- [Entries provided]
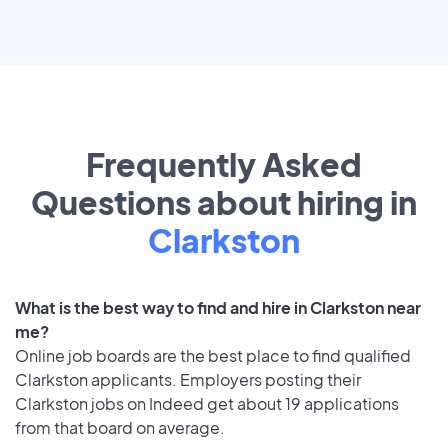
Frequently Asked
Questions about hiring in
Clarkston
What is the best way to find and hire in Clarkston near
me?
Online job boards are the best place to find qualified
Clarkston applicants. Employers posting their
Clarkston jobs on Indeed get about 19 applications
from that board on average.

- [Work request] Wherever a line in the entries holds "best", copy that line.

- [Reply to the task]
What is the best way to find and hire in Clarkston near
Online job boards are the best place to find qualified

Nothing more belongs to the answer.